The option of attacking nuclear sites had been raised by President Bush with
the Joint Chiefs at a meeting in "the tank" at the Pentagon on Dec.
13, 2006, and had been opposed by the Joint Chiefs, according a report by Time
magazine's Joe Klein last June. After he become head of the Central Command
in March 2007, Adm. William Fallon also made his opposition to such a massive
attack on Iran known to the White House, according Middle East specialist Hillary
Mann, who had developed close working relationships with Pentagon officials
when she worked on the National Security Council staff.
It appeared in early 2007, therefore, that a strike at Iran's nuclear program
and military power had been blocked by opposition from the Pentagon. Cheney's
proposal for an attack on IRGC bases in June 2007, tied to the alleged Iranian
role in providing both weapons especially the highly lethal explosively
formed projectiles (EFPs) and training to Shi'ite militias appears to
have been a strategy for getting around the firm resistance of military leaders
to such an unprovoked attack.
Although the Pentagon bottled up the Cheney proposal in inter-agency discussions,
Cheney had a strategic asset which could he could use to try to overcome that
obstacle: his alliance with Gen. David Petraeus.
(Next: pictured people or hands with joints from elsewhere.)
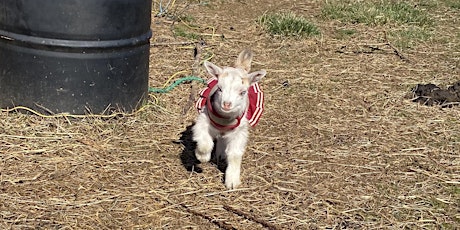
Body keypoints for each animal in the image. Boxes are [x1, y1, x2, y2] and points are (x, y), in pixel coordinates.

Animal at [193, 49, 266, 189]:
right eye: (220, 89)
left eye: (243, 92)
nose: (226, 104)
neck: (225, 118)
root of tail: (239, 67)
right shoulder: (203, 119)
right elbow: (205, 142)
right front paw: (202, 157)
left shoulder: (240, 131)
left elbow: (235, 154)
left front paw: (232, 181)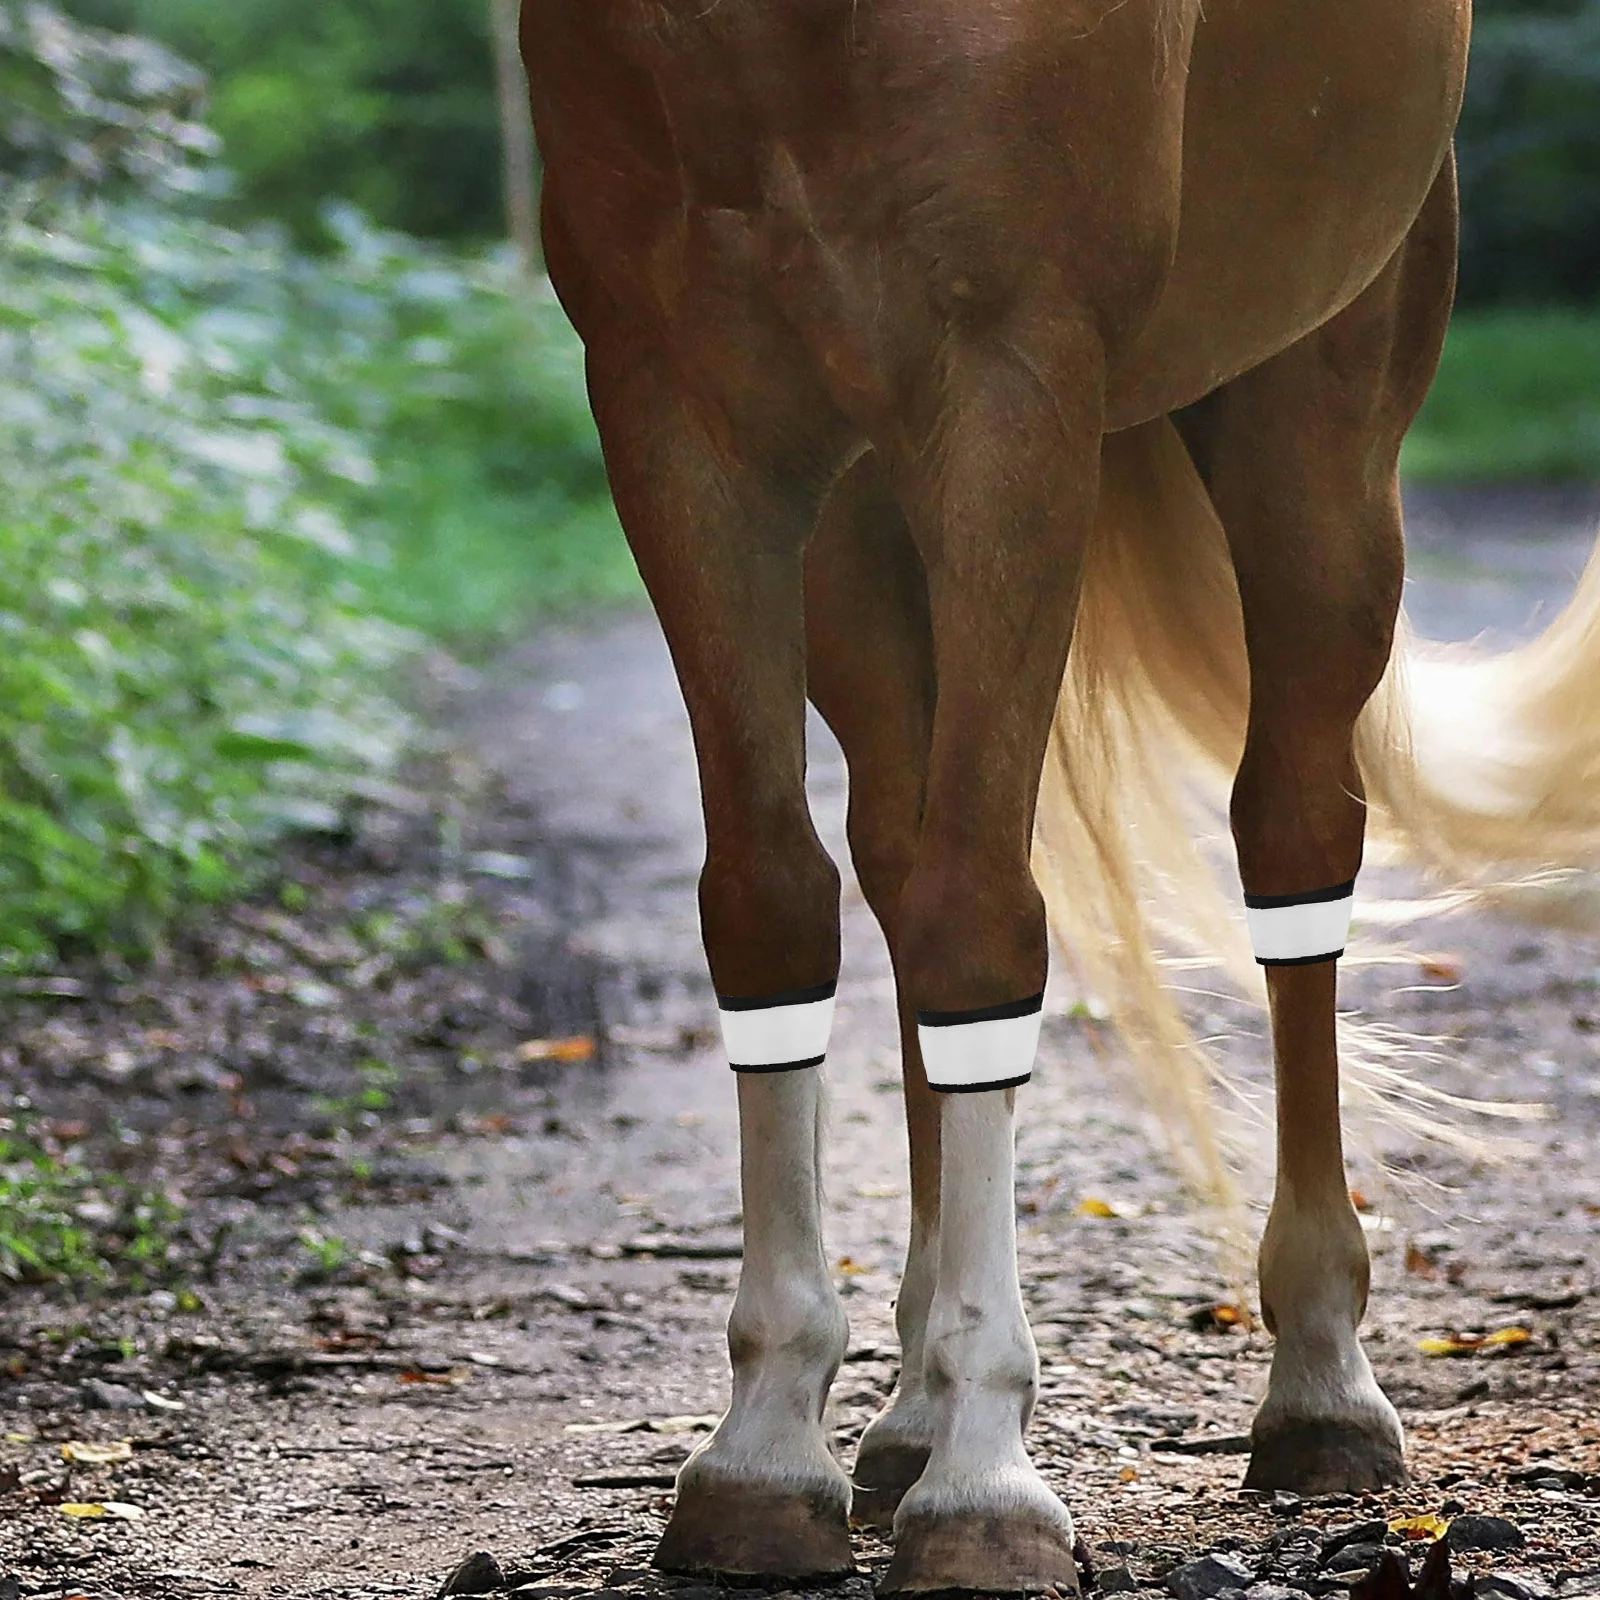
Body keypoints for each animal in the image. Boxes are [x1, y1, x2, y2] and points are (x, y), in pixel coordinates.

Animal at [517, 2, 1600, 1592]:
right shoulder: (675, 407)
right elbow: (769, 906)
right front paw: (768, 1444)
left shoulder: (1006, 387)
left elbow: (983, 923)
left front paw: (984, 1481)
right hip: (864, 519)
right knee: (897, 855)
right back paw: (902, 1418)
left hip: (1313, 432)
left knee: (1290, 831)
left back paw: (1319, 1390)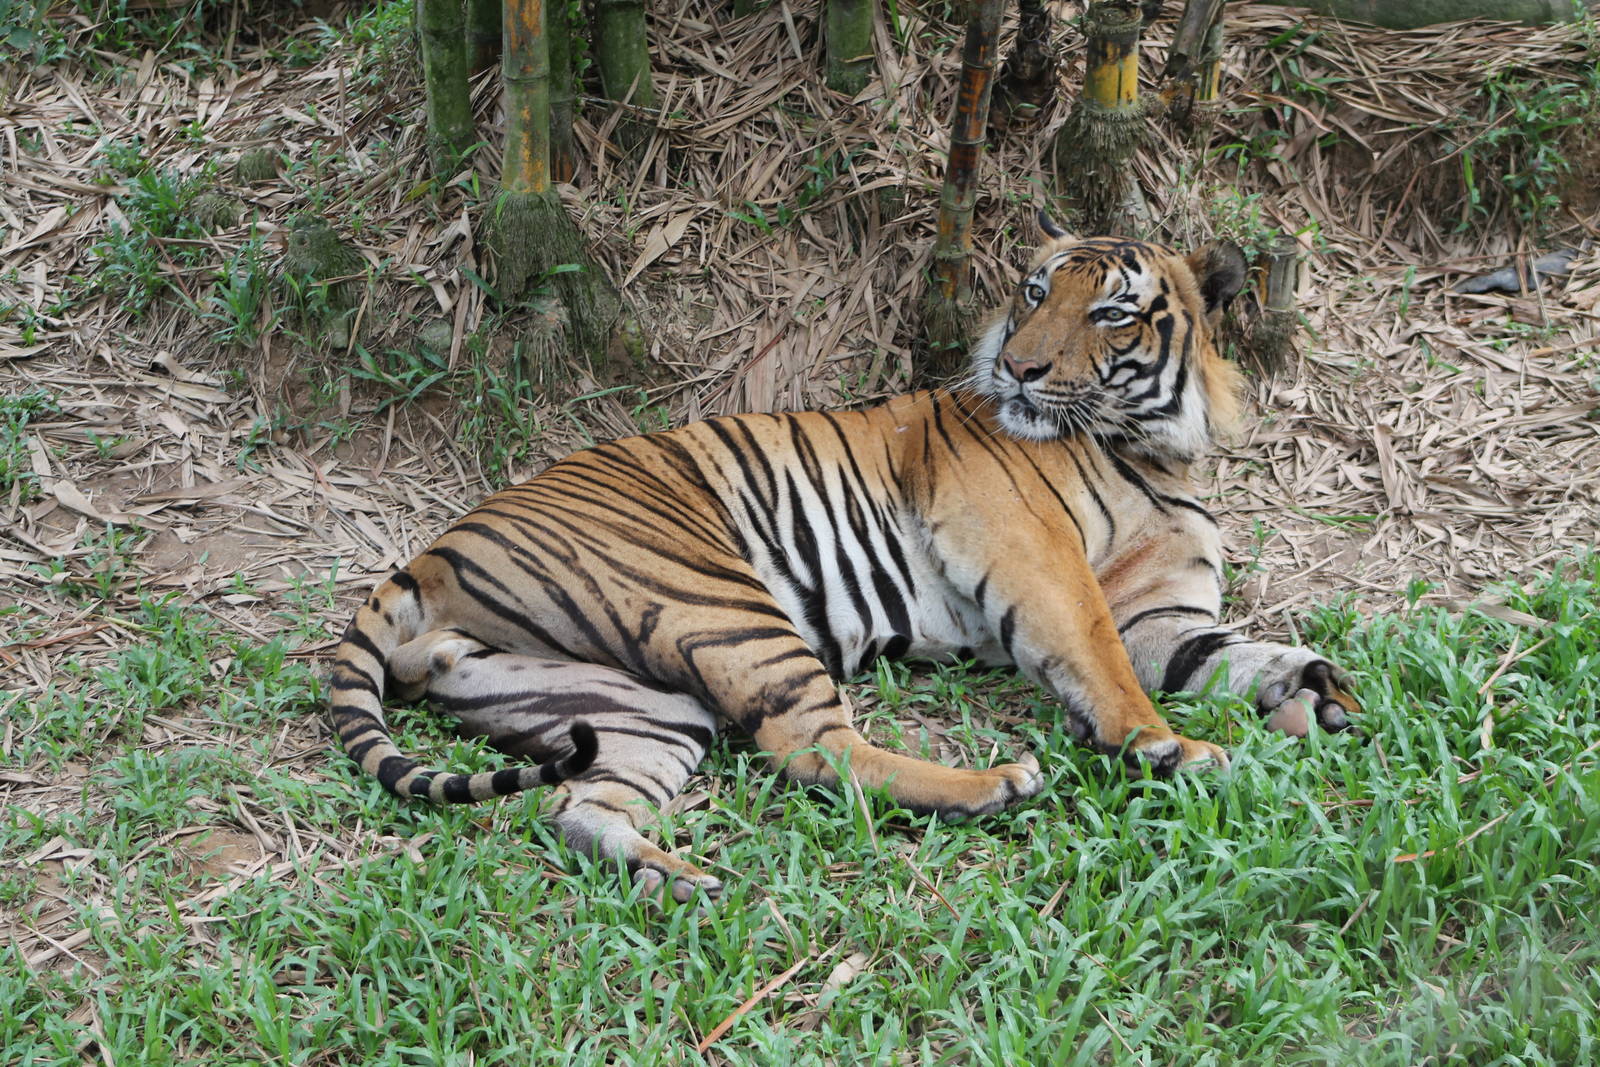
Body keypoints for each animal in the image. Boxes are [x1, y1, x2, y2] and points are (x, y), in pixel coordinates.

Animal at [328, 222, 1360, 903]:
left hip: (632, 704)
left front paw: (1319, 692)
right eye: (1035, 293)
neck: (1150, 446)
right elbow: (1098, 657)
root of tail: (434, 552)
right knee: (810, 746)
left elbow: (1230, 652)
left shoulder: (1162, 613)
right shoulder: (1033, 549)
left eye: (1110, 311)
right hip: (722, 600)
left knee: (581, 806)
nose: (1019, 368)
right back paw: (994, 785)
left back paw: (676, 876)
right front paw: (1165, 745)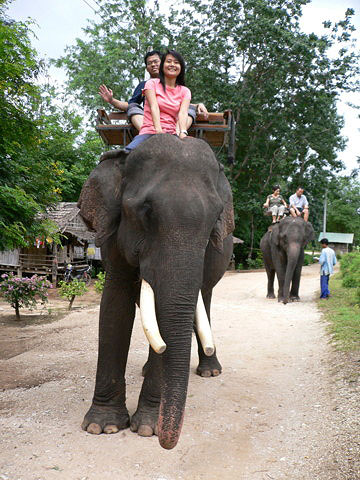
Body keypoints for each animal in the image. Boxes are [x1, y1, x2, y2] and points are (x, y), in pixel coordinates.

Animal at [77, 135, 235, 450]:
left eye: (215, 218)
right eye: (146, 212)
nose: (167, 442)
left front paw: (147, 428)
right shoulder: (111, 230)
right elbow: (115, 304)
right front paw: (102, 427)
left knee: (205, 298)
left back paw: (210, 371)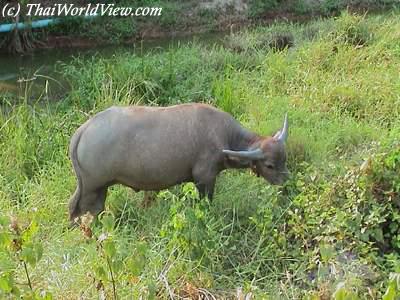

As IPS reported earlier this week, Cheney had already used Gen. David Petraeus'
takeover as the top commander of U.S. forces in Iraq in early February 2007
to do an end run about the Washington national security bureaucracy to establish
the propaganda line that Iran was manufacturing EFPs and shipping them to the
Mahdi Army militiamen.
Petraeus was also a supporter of Cheney's proposal for striking IRGC targets
in Iran, going so far as to hint in an interview with Fox News last September
that he had passed on to the White House his desire to do something about alleged
Iranian assistance to Shi'ites that would require U.S. forces beyond his control.
At that point, Adm. Fallon was in a position to deter any effort to go around
DoD and military opposition to such a strike because he controlled all military
access to the region as a whole. But Fallon's forced resignation in March and
the subsequent promotion of Petraeus to become Centcom chief later this year
gives Cheney a possible option to ignore the position of his opponents in Washington
once more in the final months of the administration.